Saliva performed less well in diagnostic terms, in spite of evidence of pathology-driven correlations with other biofluids, showing weaker ability to differentiate COVID-19 negative from positive in this analysis. It should be noted, however, that due to the inability for ethical reasons to require abstinence from food or drink in the hospital setting, saliva would have been the most subject to environmental confounders such as the recent oral intake of food or medication. Whilst a clear limitation of the study, it does also reflect the practical limitations of sampling during a pandemic or indeed in any busy clinic.

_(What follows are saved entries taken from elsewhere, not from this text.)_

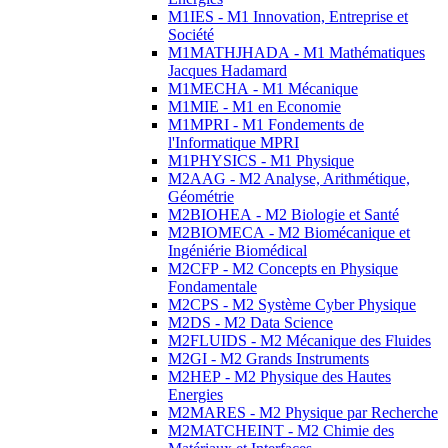
M1IES - M1 Innovation, Entreprise et
Société
M1MATHJHADA - M1 Mathématiques
Jacques Hadamard
M1MECHA - M1 Mécanique
M1MIE - M1 en Economie
M1MPRI - M1 Fondements de
l'Informatique MPRI
M1PHYSICS - M1 Physique
M2AAG - M2 Analyse, Arithmétique,
Géométrie
M2BIOHEA - M2 Biologie et Santé
M2BIOMECA - M2 Biomécanique et
Ingéniérie Biomédical
M2CFP - M2 Concepts en Physique
Fondamentale
M2CPS - M2 Système Cyber Physique
M2DS - M2 Data Science
M2FLUIDS - M2 Mécanique des Fluides
M2GI - M2 Grands Instruments
M2HEP - M2 Physique des Hautes
Energies
M2MARES - M2 Physique par Recherche
M2MATCHEINT - M2 Chimie des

Overall, whilst the integrated analysis herein of serum, sebum and saliva shows challenges in identifying reproducible metabolic biomarkers of COVID-19, it also shows the potential for non-invasive sampling in revealing relationships across biofluids and pathways. For diagnostic purposes where sensitivity and specificity are paramount, however, we believe that blood-based metabolomics will remain the best-in-class approach.